_Teks Latihan_
"""
2.3 Jenis-Jenis Lumpur Pemboran


Air dan minyak merupakan fluida pemboran yang cukup baik di dalam beberapa
penggunaan, meskipun begitu umumnya fungsi lumpur membutuhkan sifat-sifat
lumpur yang tidak dapat diperoleh dari cairan biasa oleh karena itu secara umum

4
komposisi lumpur pemboran dibagi menjadi tiga komponen, yaitu (Rizky Wardani,
2017)
1. Water Base Mud
Merupakan lumpur dengan air tawar (kadar garam 10000 ppm = 1% berat
garam) sebagai fase kontinyu 65% berat bobot dan clay sebagai pembentuk
lumpur itu sendiri.
2. Oil Base Mud
Lumpur yang dibuat dengan minyak sebagai fase kontinyu dan attapulgite
sebagai pengganti bentonite memiliki kadar air dibawah 3-5% volume untuk
mengontrol viskositas, menaikkan gel strength, dan efek kontaminasi.
Untuk menaikkan gel strength perlu ditambahkan zat kimia. Manfaat oil
base mud adalah dapat meminimalisir masalah dan kegagalan pada saat
completion dan workover sumur. Kegunaan lain adalah untuk melepaskan
drill pipe yang terjepit dan mempermudah pemasangan casing dan liner.
3. Gaseous Drilling Fluids
Adalah lumpur yang dibuat dengan udara atau gas sebagai fase continuous
dan air sebagai fase disperse dibawah 5% volume total, lumpur ini
digunakan pada pemboran daerah dengan jenis batuan yang keras dan
bertemperatur tinggi.

2.4 Sifat Fisik Lumpur


Sifat Fisik Lumpur Dalam perencanaan lumpur pemboran dimana sifat fisik
lumpur yang digunakan disesuaikan dengan formasi yang akan ditembus. Adapun
sifat fisik yang diuji dalam tulisan ini adalah yang berhubungan dengan pengaruh
terjadinya loss dan kaitannya dengan fungsi lumpur itu sendiri yaitu: (Abdul
Hamid, 2017)
1. Berat lumpur atau densitas (ppg), dimana fungsi densitas adalah
mengimbangi tekanan formasi agar tidak terjadi kick pada saat pemboran
berlangsung.
2. Plastic viscosity (cp) yang berfungsi mengangkat serbuk bor dari dasar
lubang ke permukaan.

5
3. Yield Point (lb/100 ft2) yang merupakan sifat aliran lumpur dalam keadaan
dinamis.
4. Gel Strength (lb/100 ft2) yang merupakan sifat aliran atau tahanan lumpur
dalam keadaan statis.
5. API Fluid loss (ml/30 menit), dimana kalau nilai in terlalu besar dapat
mengakibatkan terjadinya swelling clay pada formasi shale.
6. pH Filtrate, dimana pHP ini diusahakan bersifat basa untuk mencegah
terjadinya korosi pada pipa pemboran.
"""
_Soal 1_
Daftarkan semua sifat fisik lumpur yang diuji menurut teks tentang lumpur pemboran, beserta satuannya.
_Soal 2_
Salin kata demi kata bagian teks tentang lumpur pemboran yang dibuka dengan kata-kata berisi "2.4 Sifat Fisik" dan ditutup dengan "Hamid, 2017)".

_Data yang Diberikan_
"""
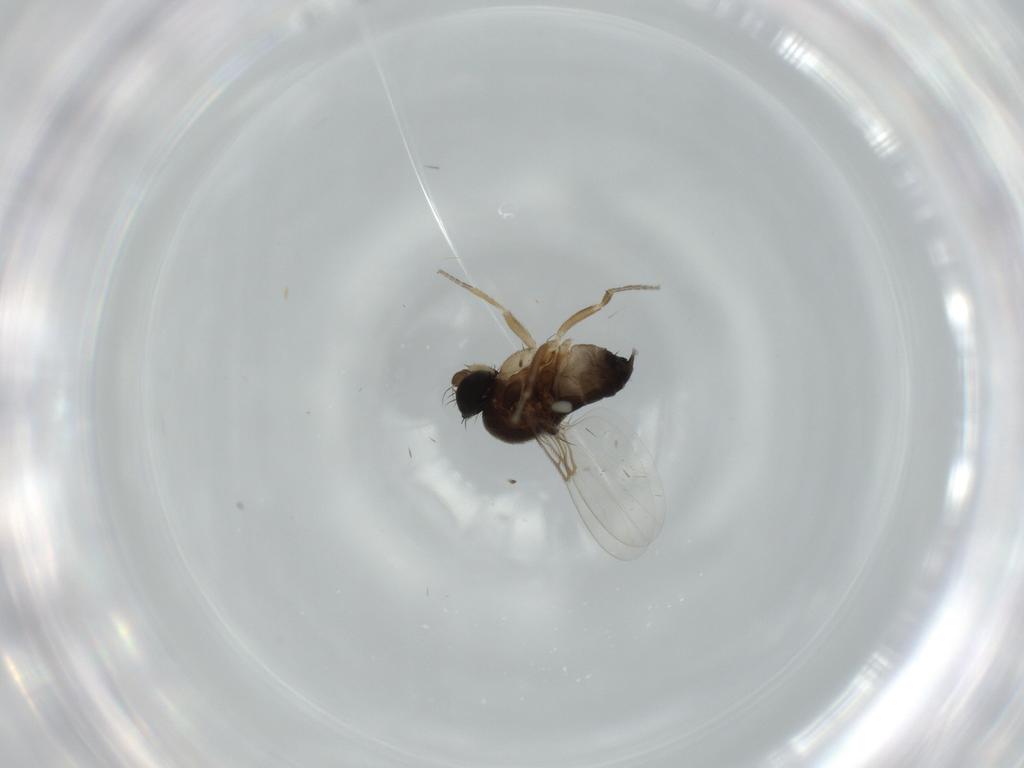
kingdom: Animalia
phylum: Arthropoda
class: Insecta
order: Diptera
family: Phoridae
"""
"""
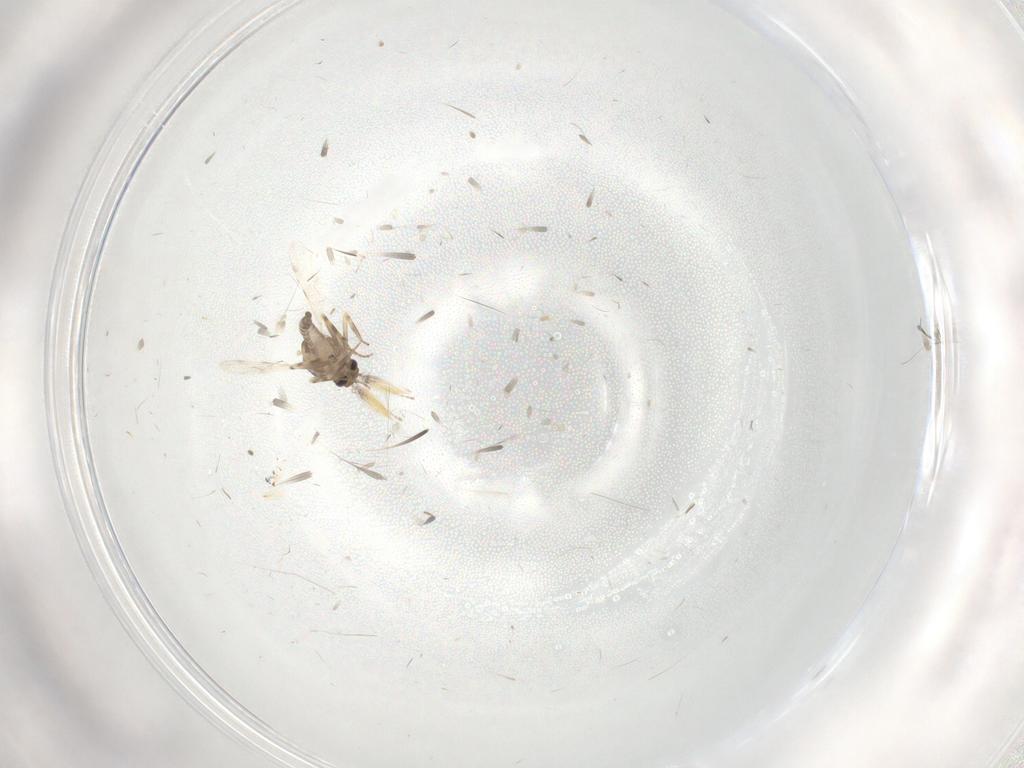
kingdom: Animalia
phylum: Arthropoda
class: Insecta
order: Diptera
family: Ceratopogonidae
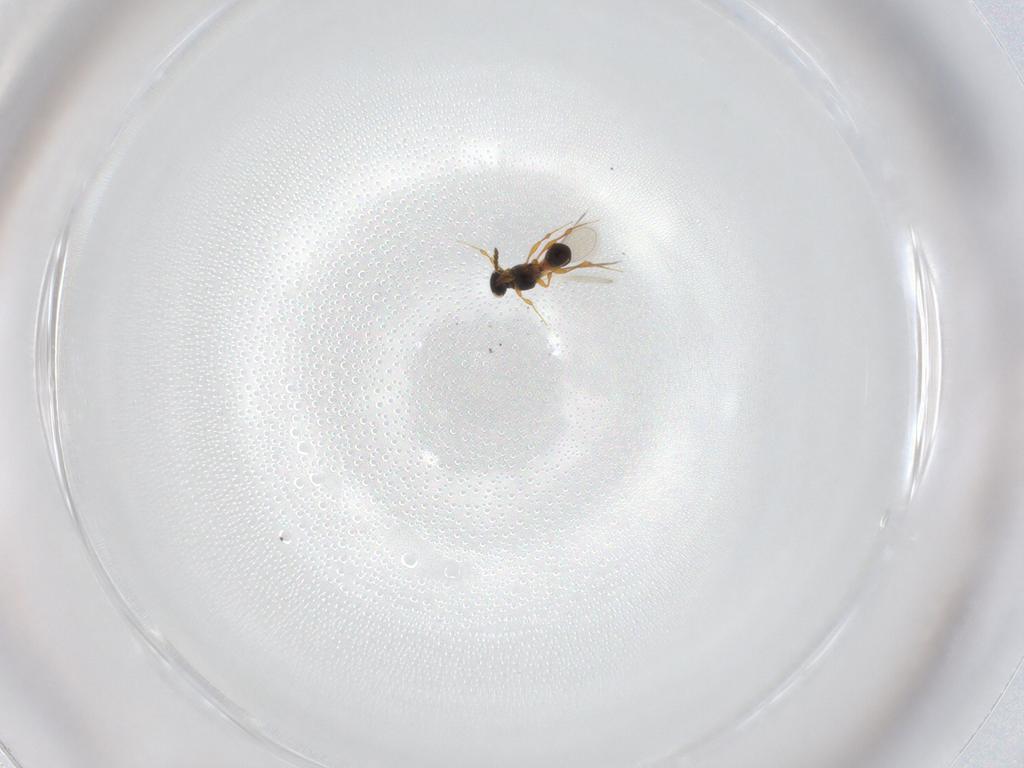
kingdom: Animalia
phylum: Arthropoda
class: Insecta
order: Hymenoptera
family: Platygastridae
"""
_Jawaban Latihan 1_
1. Berat lumpur atau densitas (ppg)
2. Plastic viscosity (cp)
3. Yield Point (lb/100 ft2)
4. Gel Strength (lb/100 ft2)
5. API Fluid loss (ml/30 menit)
6. pH Filtrate

_Jawaban Latihan 2_
2.4 Sifat Fisik Lumpur


Sifat Fisik Lumpur Dalam perencanaan lumpur pemboran dimana sifat fisik
lumpur yang digunakan disesuaikan dengan formasi yang akan ditembus. Adapun
sifat fisik yang diuji dalam tulisan ini adalah yang berhubungan dengan pengaruh
terjadinya loss dan kaitannya dengan fungsi lumpur itu sendiri yaitu: (Abdul
Hamid, 2017)